MAR DEL PLATA, Argentina — For more than a week, as the days passed with little news, relatives of 44 sailors aboard an Argentine Navy submarine that went missing on Nov. 15 hoped for a miracle.
On Thursday morning came the crushing news: An explosion had been recorded deep in the Atlantic Ocean near where the submarine was traveling, only a few hours after the vessel’s last communication. Some relatives fainted. Some screamed at the naval officers. Others sobbed loudly.
There was also anger. Families said the navy had mismanaged the situation by waiting to start a full-scale search and by dangling reports of possible satellite phone calls from the ship, which turned out to be false. Perhaps worst of all, they said, Argentina had let its military degrade to the point of recklessness.
“For 15 years, the navy has been neglected,” said Itatí Leguizamón, the wife of Germán Oscar Suárez, a radar operator on the vessel.
As if to add insult to injury, the explosion came to light only after analysts from the United States government and an international nuclear weapons monitor detected it and told the Argentines.

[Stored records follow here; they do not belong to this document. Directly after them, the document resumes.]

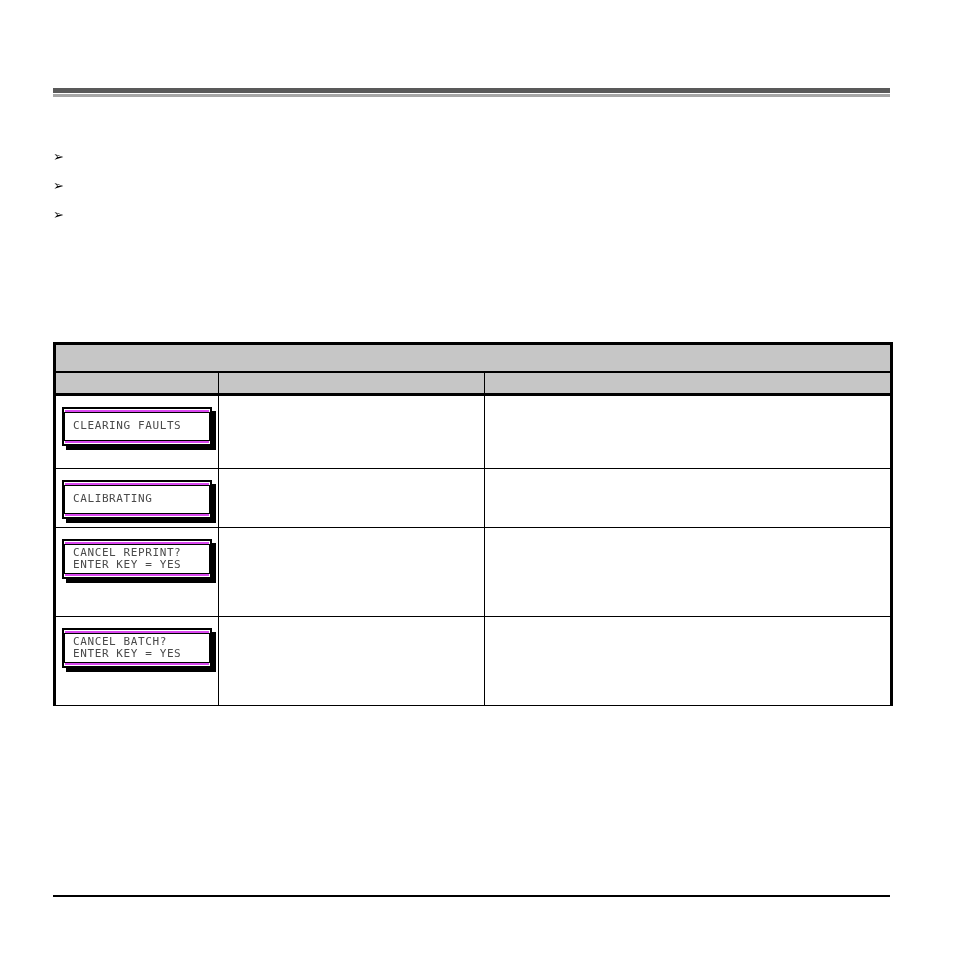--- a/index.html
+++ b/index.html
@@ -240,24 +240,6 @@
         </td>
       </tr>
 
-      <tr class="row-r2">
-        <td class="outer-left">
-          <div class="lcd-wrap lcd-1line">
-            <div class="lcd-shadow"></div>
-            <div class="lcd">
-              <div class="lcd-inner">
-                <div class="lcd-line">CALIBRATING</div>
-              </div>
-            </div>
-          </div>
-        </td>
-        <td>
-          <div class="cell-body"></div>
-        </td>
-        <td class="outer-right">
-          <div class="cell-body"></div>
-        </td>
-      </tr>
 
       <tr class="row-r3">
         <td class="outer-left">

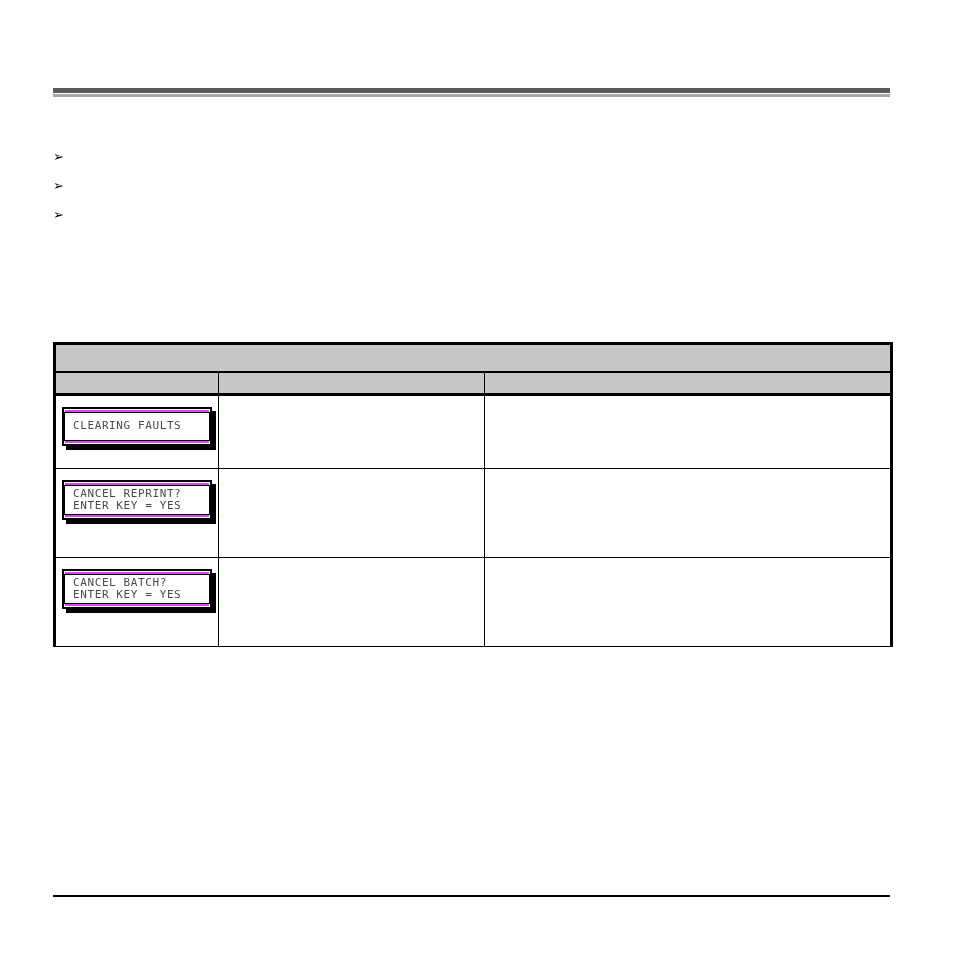--- a/index.html
+++ b/index.html
@@ -261,25 +261,6 @@
         </td>
       </tr>
 
-      <tr class="row-r4">
-        <td class="outer-left">
-          <div class="lcd-wrap lcd-2line">
-            <div class="lcd-shadow"></div>
-            <div class="lcd">
-              <div class="lcd-inner">
-                <div class="lcd-line">CANCEL BATCH?</div>
-                <div class="lcd-line">ENTER KEY = YES</div>
-              </div>
-            </div>
-          </div>
-        </td>
-        <td>
-          <div class="cell-body"></div>
-        </td>
-        <td class="outer-right">
-          <div class="cell-body"></div>
-        </td>
-      </tr>
 
 
     </tbody>

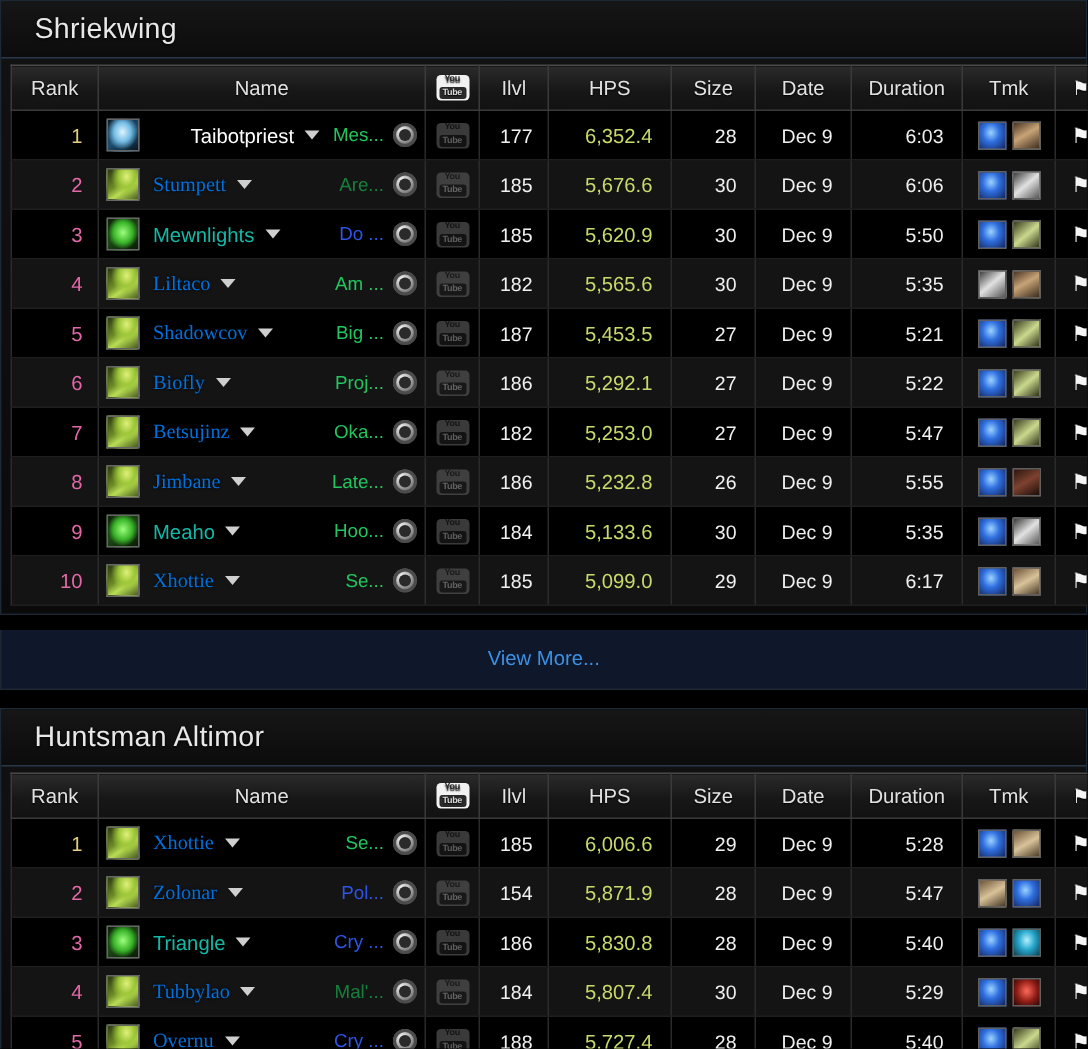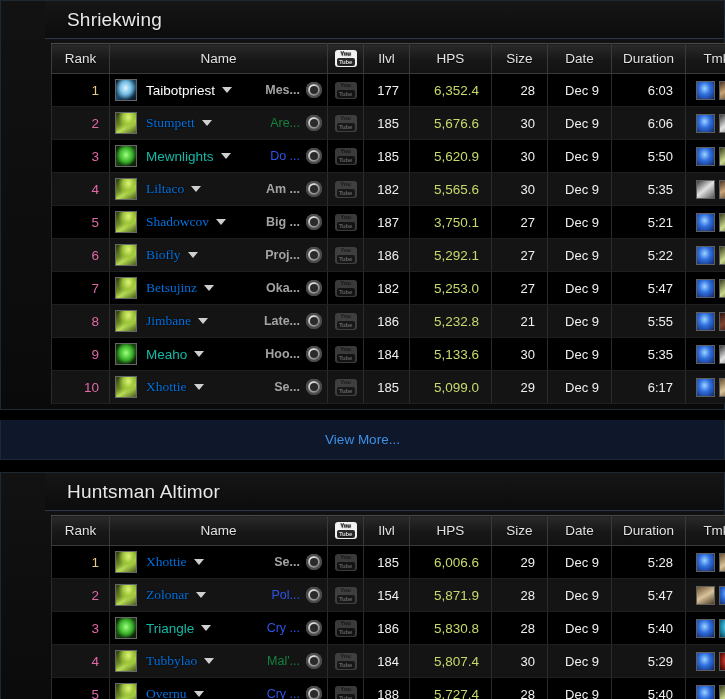--- a/index.html
+++ b/index.html
@@ -18,7 +18,6 @@
     background: linear-gradient(180deg, #121212 0%, #0a0a0a 100%);
     border: 1px solid #1d2835;
     margin: 0 0 10px 0;
-    padding-left: 44px;
   }
   .panel-title-bar {
     height: 38px;

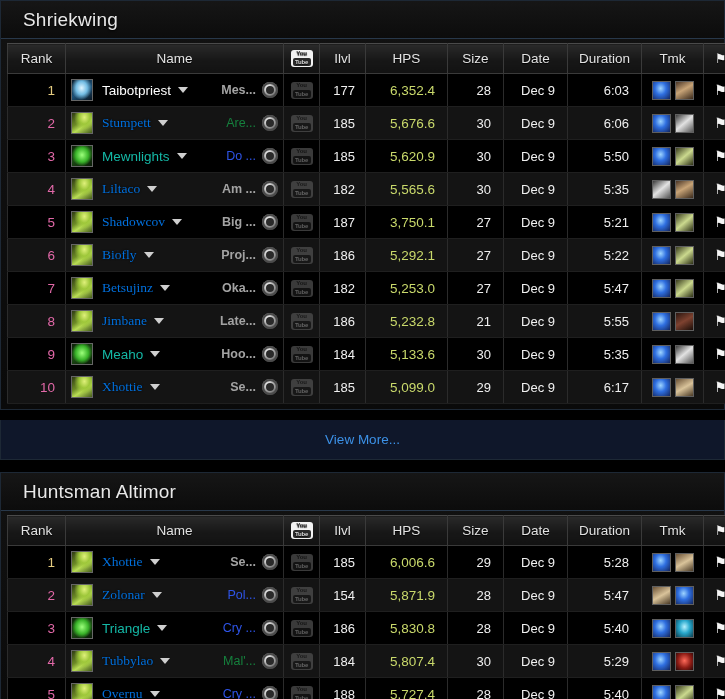--- a/index.html
+++ b/index.html
@@ -131,7 +131,7 @@
   }
   .cls-shaman  { color: #0070de; font-family: Liberation Serif, serif; }
   .cls-druid   { color: #14b8a6; }
-  .cls-priest  { color: #ffffff; }
+  .cls-priest  { color: #ffffff; margin-left: 25px; }
 
   .caret {
     display: inline-block;

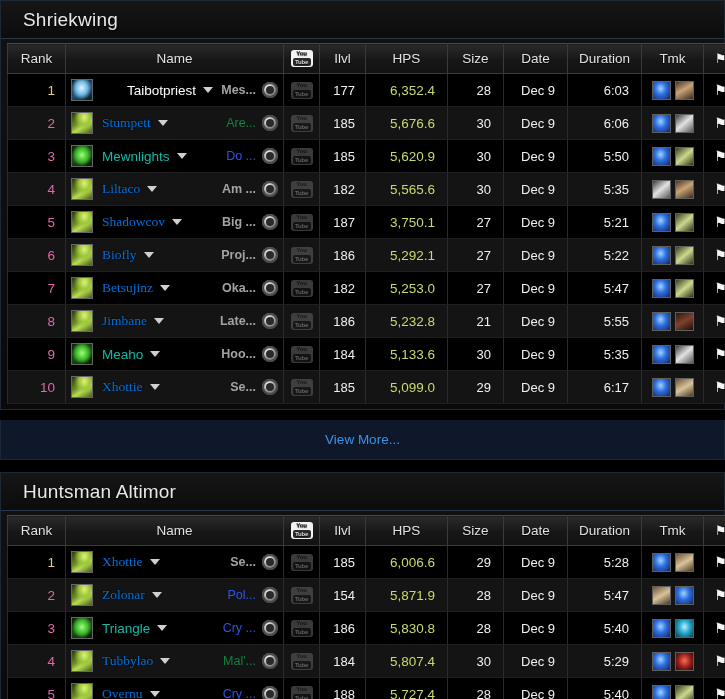--- a/index.html
+++ b/index.html
@@ -154,7 +154,7 @@
     text-overflow: ellipsis;
     white-space: nowrap;
   }
-  .g-horde    { color: #a3a3a3; font-weight: bold; }
+  .g-horde    { color: #22c55e; }
   .g-alliance { color: #2e54e8; }
   .g-neutral  { color: #15803d; }
 

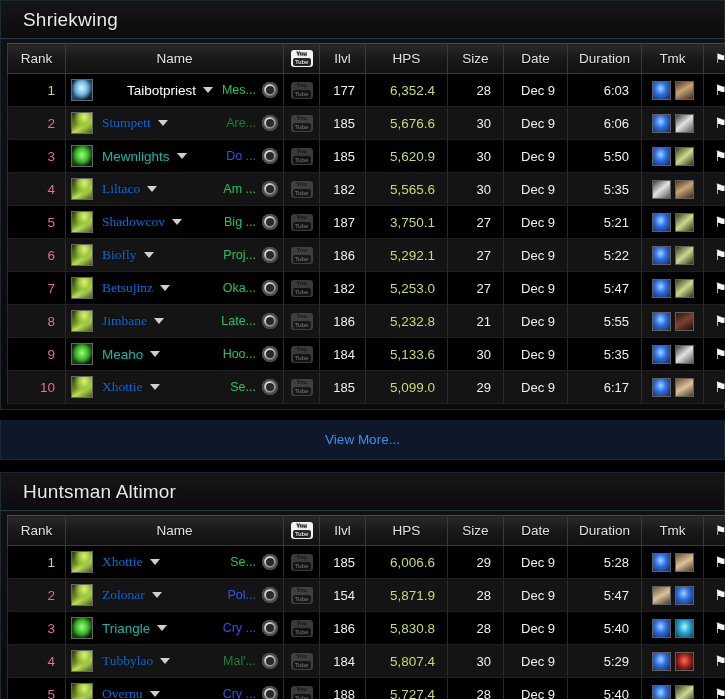--- a/index.html
+++ b/index.html
@@ -401,7 +401,7 @@
               </td>
               <td class="c-yt"><span class="yt dim"><span class="yt-top">You</span><span class="yt-bot">Tube</span></span></td>
               <td class="c-ilvl">187</td>
-              <td class="c-hps"><span class="hps">3,750.1</span></td>
+              <td class="c-hps"><span class="hps">5,453.5</span></td>
               <td class="c-size">27</td>
               <td class="c-date">Dec 9</td>
               <td class="c-dur">5:21</td>

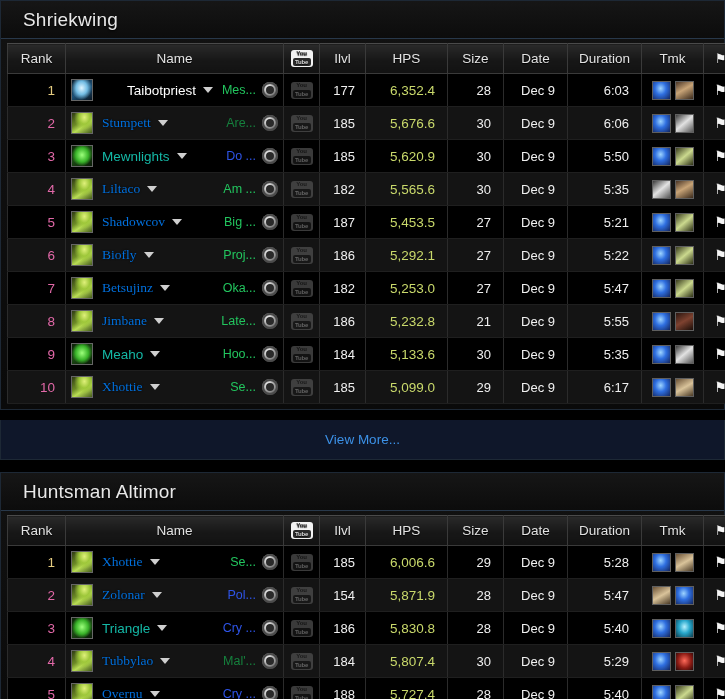--- a/index.html
+++ b/index.html
@@ -477,7 +477,7 @@
               <td class="c-yt"><span class="yt dim"><span class="yt-top">You</span><span class="yt-bot">Tube</span></span></td>
               <td class="c-ilvl">186</td>
               <td class="c-hps"><span class="hps">5,232.8</span></td>
-              <td class="c-size">21</td>
+              <td class="c-size">26</td>
               <td class="c-date">Dec 9</td>
               <td class="c-dur">5:55</td>
               <td class="c-tmk">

Vessels from the United States, Britain, Brazil and Chile have been combing the seas as part of the search; the Argentine Navy’s four P3-B maritime patrol aircraft have been grounded and unavailable for deployment, according to Jane’s Research.While the Navy did not formally give up hope of finding the crew, relatives began referring to their loved ones in the past tense. If the sailors perished, it would be the deadliest submarine catastrophe since the sinking of the Kursk — a Russian vessel brought down by a misfired weapon in 2000 — and the Argentine military’s largest loss of life since the Falklands War of 1982.